__WHAT IS EXPECTED__
The answer should hold every line of the listing, unchanged and free of images.

__SUPPLIED INFORMATION__
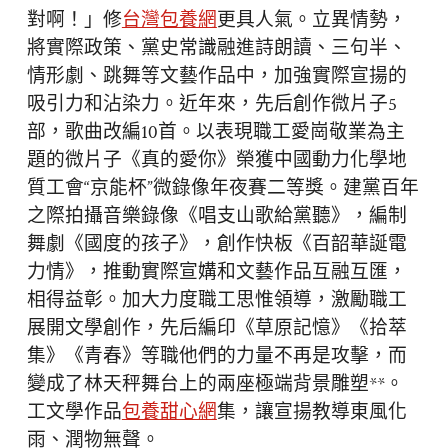
對啊！」修
台灣包養網
更具人氣。立異情勢，
將實際政策、黨史常識融進詩朗讀、三句半、
情形劇、跳舞等文藝作品中，加強實際宣揚的
吸引力和沾染力。近年來，先后創作微片子5
部，歌曲改編10首。以表現職工愛崗敬業為主
題的微片子《真的愛你》榮獲中國動力化學地
質工會“京能杯”微錄像年夜賽二等獎。建黨百年
之際拍攝音樂錄像《唱支山歌給黨聽》，編制
舞劇《國度的孩子》，創作快板《百韶華誕電
力情》，推動實際宣媾和文藝作品互融互匯，
相得益彰。加大力度職工思惟領導，激勵職工
展開文學創作，先后編印《草原記憶》《拾萃
集》《青春》等職他們的力量不再是攻擊，而
變成了林天秤舞台上的兩座極端背景雕塑**。
工文學作品
包養甜心網
集，讓宣揚教導東風化
雨、潤物無聲。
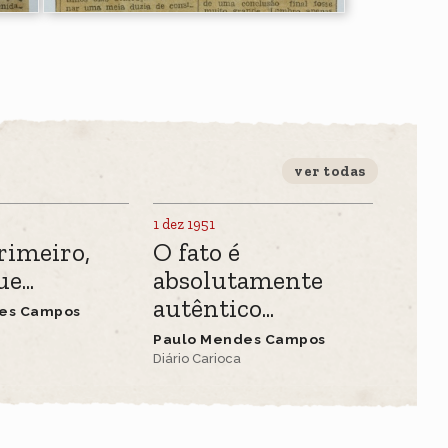
ver todas
1 dez 1951
rimeiro,
O fato é
e...
absolutamente
autêntico...
es Campos
Paulo Mendes Campos
Diário Carioca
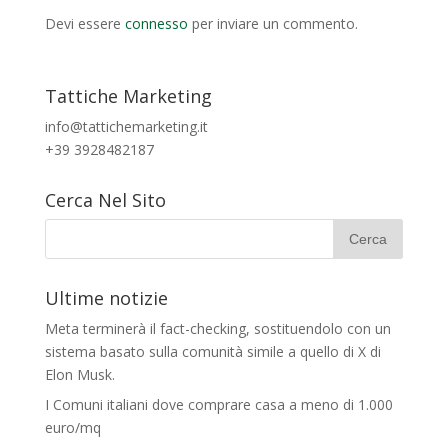
Devi essere
connesso
per inviare un commento.
Tattiche Marketing
info@tattichemarketing.it
+39 3928482187
Cerca Nel Sito
Ultime notizie
Meta terminerà il fact-checking, sostituendolo con un
sistema basato sulla comunità simile a quello di X di
Elon Musk.
I Comuni italiani dove comprare casa a meno di 1.000
euro/mq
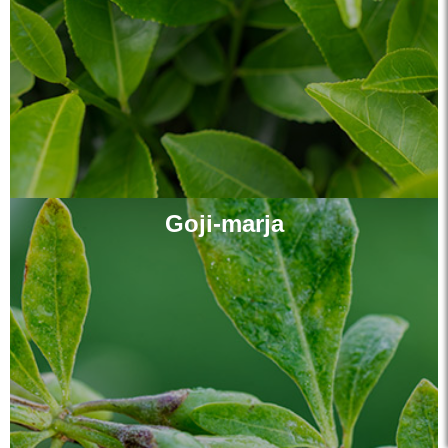
Goji-marja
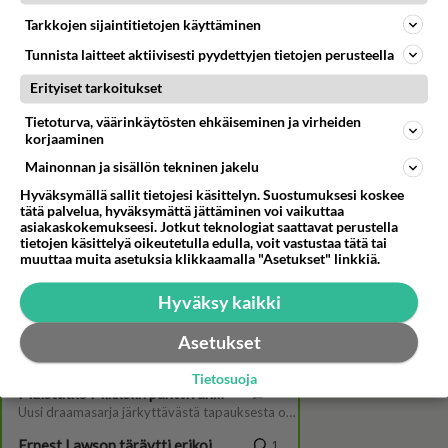
Tarkkojen sijaintitietojen käyttäminen
Tunnista laitteet aktiivisesti pyydettyjen tietojen perusteella
Erityiset tarkoitukset
Tietoturva, väärinkäytösten ehkäiseminen ja virheiden
korjaaminen
Mainonnan ja sisällön tekninen jakelu
Hyväksymällä sallit tietojesi käsittelyn. Suostumuksesi koskee
Maajussille Morsian-Arttu
tätä palvelua, hyväksymättä jättäminen voi vaikuttaa
optimistisena rakkaudesta:
asiakaskokemukseesi. Jotkut teknologiat saattavat perustella
"Se voisi tapahtua muutenkin
tietojen käsittelyä oikeutetulla edulla, voit vastustaa tätä tai
kuin ohjelmassa"
muuttaa muita asetuksia klikkaamalla "Asetukset" linkkiä.
Hyväksy kaikki
Asetukset
Tietosuoja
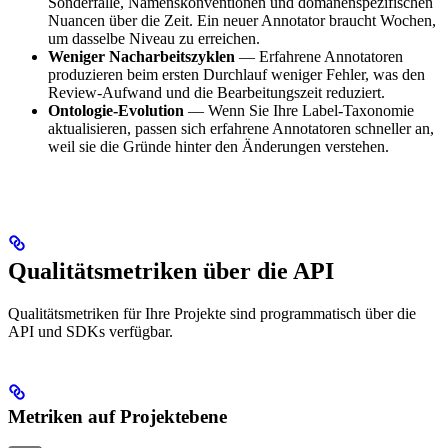
Sonderfälle, Namenskonventionen und domänenspezifischen
Nuancen über die Zeit. Ein neuer Annotator braucht Wochen,
um dasselbe Niveau zu erreichen.
Weniger Nacharbeitszyklen
— Erfahrene Annotatoren
produzieren beim ersten Durchlauf weniger Fehler, was den
Review-Aufwand und die Bearbeitungszeit reduziert.
Ontologie-Evolution
— Wenn Sie Ihre Label-Taxonomie
aktualisieren, passen sich erfahrene Annotatoren schneller an,
weil sie die Gründe hinter den Änderungen verstehen.
Qualitätsmetriken über die API
Qualitätsmetriken für Ihre Projekte sind programmatisch über die
API und SDKs verfügbar.
Metriken auf Projektebene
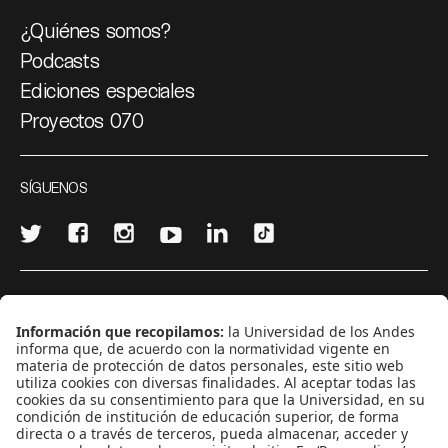
¿Quiénes somos?
Podcasts
Ediciones especiales
Proyectos 070
SÍGUENOS
¿Quieres escribir en 070?
CONTÁCTANOS
cerosetenta@uniandes.edu.co
BOGOTÁ, COLOMBIA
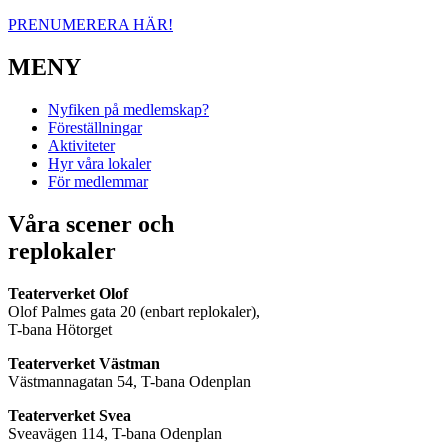
PRENUMERERA HÄR!
MENY
Nyfiken på medlemskap?
Föreställningar
Aktiviteter
Hyr våra lokaler
För medlemmar
Våra scener och
replokaler
Teaterverket Olof
Olof Palmes gata 20 (enbart replokaler),
T-bana Hötorget
Teaterverket Västman
Västmannagatan 54, T-bana Odenplan
Teaterverket Svea
Sveavägen 114, T-bana Odenplan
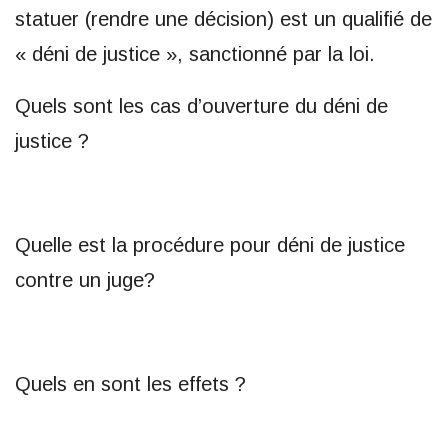
statuer (rendre une décision) est un qualifié de
« déni de justice », sanctionné par la loi.
Quels sont les cas d’ouverture du déni de
justice ?
Quelle est la procédure pour déni de justice
contre un juge?
Quels en sont les effets ?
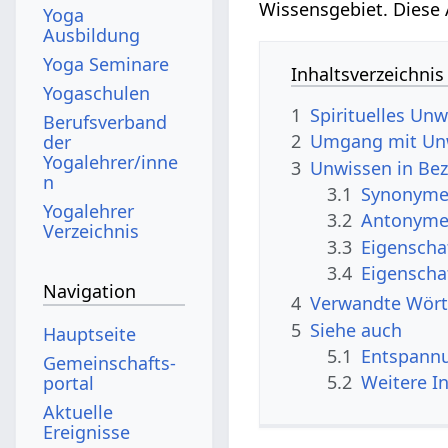
Wissensgebiet. Diese 
Yoga
Ausbildung
Yoga Seminare
Inhaltsverzeichnis
Yogaschulen
1
Spirituelles Un
Berufsverband
2
Umgang mit Unw
der
Yogalehrer/inne
3
Unwissen in Be
n
3.1
Synonyme 
Yogalehrer
3.2
Antonyme 
Verzeichnis
3.3
Eigenscha
3.4
Eigenscha
Navigation
4
Verwandte Wört
5
Siehe auch
Hauptseite
5.1
Entspann
Gemeinschafts­
5.2
Weitere I
portal
Aktuelle
Ereignisse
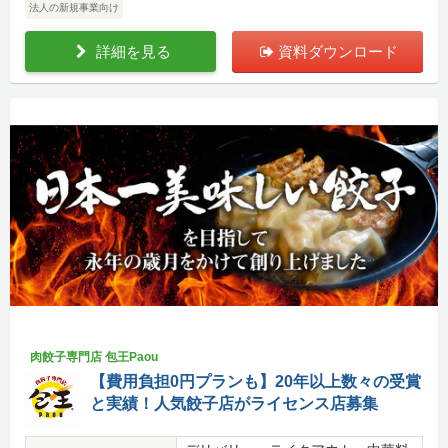
法人の新規事業向け
詳細を見る
資料ダウンロード
肉餃子専門店 包王Paou
【費用負担0円プランも】20年以上数々の受賞
と実績！人気餃子店がライセンス店募集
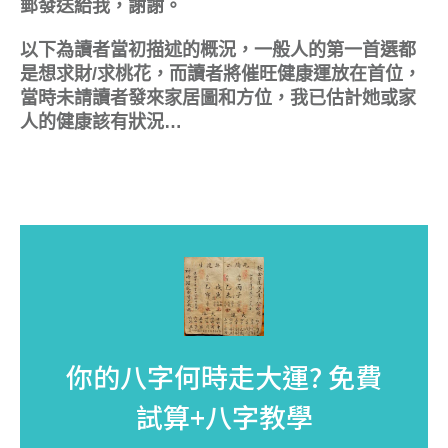
郵發送給我，謝謝。
以下為讀者當初描述的概況，一般人的第一首選都
是想求財/求桃花，而讀者將催旺健康運放在首位，
當時未請讀者發來家居圖和方位，我已估計她或家
人的健康該有狀況…
你的八字何時走大運?
免費
試算+八字教學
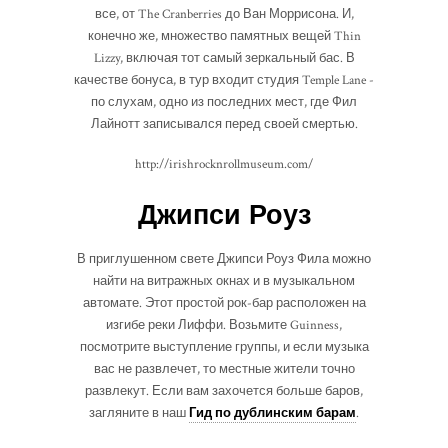
все, от The Cranberries до Ван Моррисона. И,
конечно же, множество памятных вещей Thin
Lizzy, включая тот самый зеркальный бас. В
качестве бонуса, в тур входит студия Temple Lane -
по слухам, одно из последних мест, где Фил
Лайнотт записывался перед своей смертью.
http://irishrocknrollmuseum.com/
Джипси Роуз
В приглушенном свете Джипси Роуз Фила можно
найти на витражных окнах и в музыкальном
автомате. Этот простой рок-бар расположен на
изгибе реки Лиффи. Возьмите Guinness,
посмотрите выступление группы, и если музыка
вас не развлечет, то местные жители точно
развлекут. Если вам захочется больше баров,
загляните в наш
Гид по дублинским барам
.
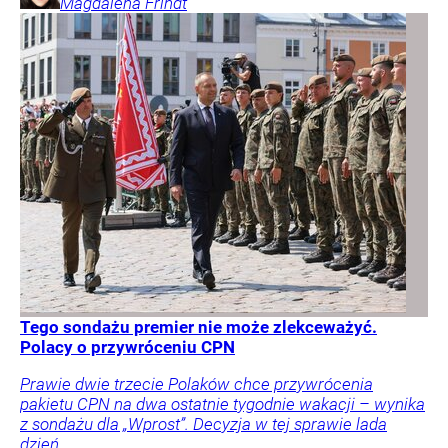
Magdalena
Frindt
Tego sondażu premier nie może zlekceważyć.
Polacy o przywróceniu CPN
Prawie dwie trzecie Polaków chce przywrócenia
pakietu CPN na dwa ostatnie tygodnie wakacji – wynika
z sondażu dla „Wprost”. Decyzja w tej sprawie lada
dzień.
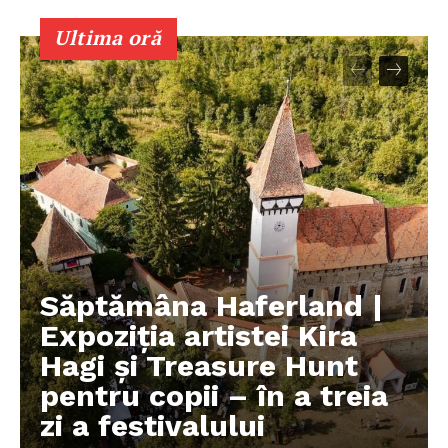
Ultima oră
Săptămâna Haferland |
Expoziţia artistei Kira
Hagi şi Treasure Hunt
pentru copii – în a treia
zi a festivalului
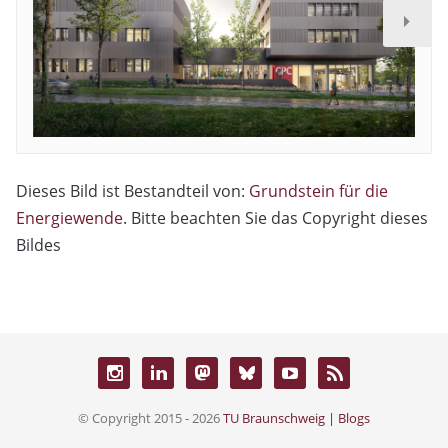
Dieses Bild ist Bestandteil von:
Grundstein für die
Energiewende
. Bitte beachten Sie das Copyright dieses
Bildes
© Copyright 2015 - 2026
TU Braunschweig | Blogs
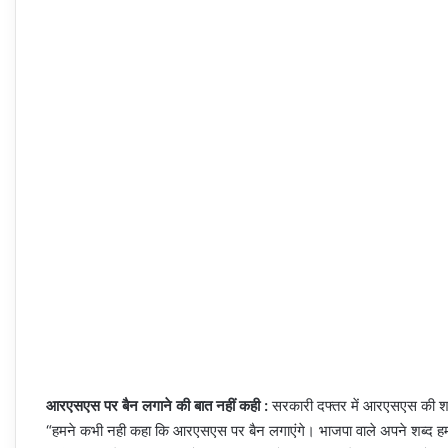
आरएसएस पर बैन लगाने की बात नहीं कही :
सरकारी दफ्तर में आरएसएस की शाख
“हमने कभी नही कहा कि आरएसएस पर बैन लगाएंगे। भाजपा वाले अपने शब्द हमारे म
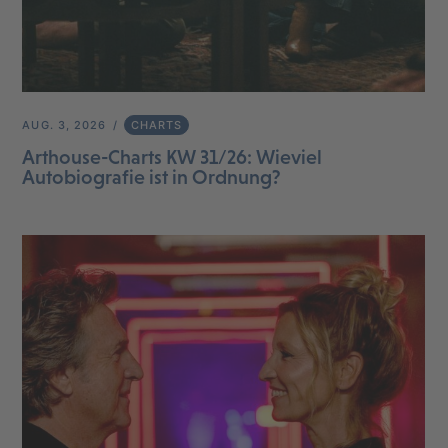
AUG. 3, 2026
CHARTS
Arthouse-Charts KW 31/26: Wieviel
Autobiografie ist in Ordnung?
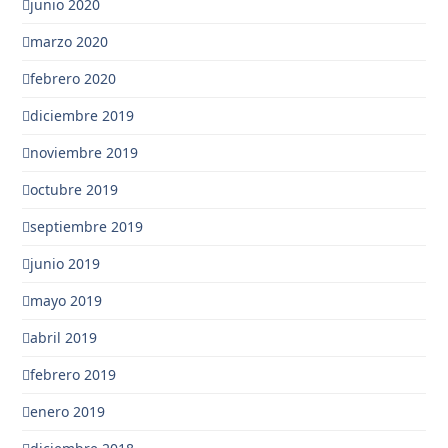
junio 2020
marzo 2020
febrero 2020
diciembre 2019
noviembre 2019
octubre 2019
septiembre 2019
junio 2019
mayo 2019
abril 2019
febrero 2019
enero 2019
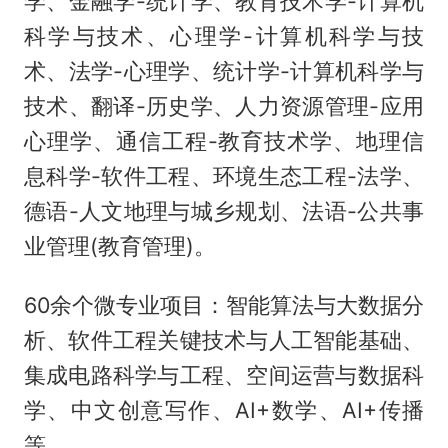
学、金融学-统计学、教育技术学-计算机
科学与技术、心理学-计算机科学与技
术、法学-心理学、统计学-计算机科学与
技术、翻译-历史学、人力资源管理-应用
心理学、通信工程-教育技术学、地理信
息科学-软件工程、环境生态工程-法学、
德语-人文地理与城乡规划、法语-公共事
业管理(教育管理)。
60余个微专业项目：智能算法与大数据分
析、软件工程关键技术与人工智能基础、
集成电路科学与工程、空间运营与数据科
学、中文创意写作、AI+数学、AI+传播
等。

__FINISHED TASK__
對啊！」修
台灣包養網
更具人氣。立異情勢，
將實際政策、黨史常識融進詩朗讀、三句半、
情形劇、跳舞等文藝作品中，加強實際宣揚的
吸引力和沾染力。近年來，先后創作微片子5
部，歌曲改編10首。以表現職工愛崗敬業為主
題的微片子《真的愛你》榮獲中國動力化學地
質工會“京能杯”微錄像年夜賽二等獎。建黨百年
之際拍攝音樂錄像《唱支山歌給黨聽》，編制
舞劇《國度的孩子》，創作快板《百韶華誕電
力情》，推動實際宣媾和文藝作品互融互匯，
相得益彰。加大力度職工思惟領導，激勵職工
展開文學創作，先后編印《草原記憶》《拾萃
集》《青春》等職他們的力量不再是攻擊，而
變成了林天秤舞台上的兩座極端背景雕塑**。
工文學作品
包養甜心網
集，讓宣揚教導東風化
雨、潤物無聲。
ver todas
1 dez 1951
rimeiro,
O fato é
e...
absolutamente
autêntico...
es Campos
Paulo Mendes Campos
Diário Carioca
Devi essere
connesso
per inviare un commento.
Tattiche Marketing
info@tattichemarketing.it
+39 3928482187
Cerca Nel Sito
Ultime notizie
Meta terminerà il fact-checking, sostituendolo con un
sistema basato sulla comunità simile a quello di X di
Elon Musk.
I Comuni italiani dove comprare casa a meno di 1.000
euro/mq
Goji-marja
Tarkkojen sijaintitietojen käyttäminen
Tunnista laitteet aktiivisesti pyydettyjen tietojen perusteella
Erityiset tarkoitukset
Tietoturva, väärinkäytösten ehkäiseminen ja virheiden
korjaaminen
Mainonnan ja sisällön tekninen jakelu
Hyväksymällä sallit tietojesi käsittelyn. Suostumuksesi koskee
Maajussille Morsian-Arttu
tätä palvelua, hyväksymättä jättäminen voi vaikuttaa
optimistisena rakkaudesta:
asiakaskokemukseesi. Jotkut teknologiat saattavat perustella
"Se voisi tapahtua muutenkin
tietojen käsittelyä oikeutetulla edulla, voit vastustaa tätä tai
kuin ohjelmassa"
muuttaa muita asetuksia klikkaamalla "Asetukset" linkkiä.
Hyväksy kaikki
Asetukset
Tietosuoja
Sonderfälle, Namenskonventionen und domänenspezifischen
Nuancen über die Zeit. Ein neuer Annotator braucht Wochen,
um dasselbe Niveau zu erreichen.
Weniger Nacharbeitszyklen
— Erfahrene Annotatoren
produzieren beim ersten Durchlauf weniger Fehler, was den
Review-Aufwand und die Bearbeitungszeit reduziert.
Ontologie-Evolution
— Wenn Sie Ihre Label-Taxonomie
aktualisieren, passen sich erfahrene Annotatoren schneller an,
weil sie die Gründe hinter den Änderungen verstehen.
Qualitätsmetriken über die API
Qualitätsmetriken für Ihre Projekte sind programmatisch über die
API und SDKs verfügbar.
Metriken auf Projektebene
¿Quiénes somos?
Podcasts
Ediciones especiales
Proyectos 070
SÍGUENOS
¿Quieres escribir en 070?
CONTÁCTANOS
cerosetenta@uniandes.edu.co
BOGOTÁ, COLOMBIA
PRENUMERERA HÄR!
MENY
Nyfiken på medlemskap?
Föreställningar
Aktiviteter
Hyr våra lokaler
För medlemmar
Våra scener och
replokaler
Teaterverket Olof
Olof Palmes gata 20 (enbart replokaler),
T-bana Hötorget
Teaterverket Västman
Västmannagatan 54, T-bana Odenplan
Teaterverket Svea
Sveavägen 114, T-bana Odenplan
statuer (rendre une décision) est un qualifié de
« déni de justice », sanctionné par la loi.
Quels sont les cas d’ouverture du déni de
justice ?
Quelle est la procédure pour déni de justice
contre un juge?
Quels en sont les effets ?
Wissensgebiet. Diese 
Yoga
Ausbildung
Yoga Seminare
Inhaltsverzeichnis
Yogaschulen
1
Spirituelles Un
Berufsverband
2
Umgang mit Unw
der
Yogalehrer/inne
3
Unwissen in Be
n
3.1
Synonyme 
Yogalehrer
3.2
Antonyme 
Verzeichnis
3.3
Eigenscha
3.4
Eigenscha
Navigation
4
Verwandte Wört
5
Siehe auch
Hauptseite
5.1
Entspann
Gemeinschafts­
5.2
Weitere I
portal
Aktuelle
Ereignisse
法人の新規事業向け
詳細を見る
資料ダウンロード
肉餃子専門店 包王Paou
【費用負担0円プランも】20年以上数々の受賞
と実績！人気餃子店がライセンス店募集
郵發送給我，謝謝。
以下為讀者當初描述的概況，一般人的第一首選都
是想求財/求桃花，而讀者將催旺健康運放在首位，
當時未請讀者發來家居圖和方位，我已估計她或家
人的健康該有狀況…
你的八字何時走大運?
免費
試算+八字教學
все, от The Cranberries до Ван Моррисона. И,
конечно же, множество памятных вещей Thin
Lizzy, включая тот самый зеркальный бас. В
качестве бонуса, в тур входит студия Temple Lane -
по слухам, одно из последних мест, где Фил
Лайнотт записывался перед своей смертью.
http://irishrocknrollmuseum.com/
Джипси Роуз
В приглушенном свете Джипси Роуз Фила можно
найти на витражных окнах и в музыкальном
автомате. Этот простой рок-бар расположен на
изгибе реки Лиффи. Возьмите Guinness,
посмотрите выступление группы, и если музыка
вас не развлечет, то местные жители точно
развлекут. Если вам захочется больше баров,
загляните в наш
Гид по дублинским барам
.
Magdalena
Frindt
Tego sondażu premier nie może zlekceważyć.
Polacy o przywróceniu CPN
Prawie dwie trzecie Polaków chce przywrócenia
pakietu CPN na dwa ostatnie tygodnie wakacji – wynika
z sondażu dla „Wprost”. Decyzja w tej sprawie lada
dzień.
Ultima oră
Săptămâna Haferland |
Expoziţia artistei Kira
Hagi şi Treasure Hunt
pentru copii – în a treia
zi a festivalului
Dieses Bild ist Bestandteil von:
Grundstein für die
Energiewende
. Bitte beachten Sie das Copyright dieses
Bildes
© Copyright 2015 - 2026
TU Braunschweig | Blogs
आरएसएस पर बैन लगाने की बात नहीं कही :
सरकारी दफ्तर में आरएसएस की शाख
“हमने कभी नही कहा कि आरएसएस पर बैन लगाएंगे। भाजपा वाले अपने शब्द हमारे म
AUG. 3, 2026
CHARTS
Arthouse-Charts KW 31/26: Wieviel
Autobiografie ist in Ordnung?
junio 2020
marzo 2020
febrero 2020
diciembre 2019
noviembre 2019
octubre 2019
septiembre 2019
junio 2019
mayo 2019
abril 2019
febrero 2019
enero 2019
学、金融学-统计学、教育技术学-计算机
科学与技术、心理学-计算机科学与技
术、法学-心理学、统计学-计算机科学与
技术、翻译-历史学、人力资源管理-应用
心理学、通信工程-教育技术学、地理信
息科学-软件工程、环境生态工程-法学、
德语-人文地理与城乡规划、法语-公共事
业管理(教育管理)。
60余个微专业项目：智能算法与大数据分
析、软件工程关键技术与人工智能基础、
集成电路科学与工程、空间运营与数据科
学、中文创意写作、AI+数学、AI+传播
等。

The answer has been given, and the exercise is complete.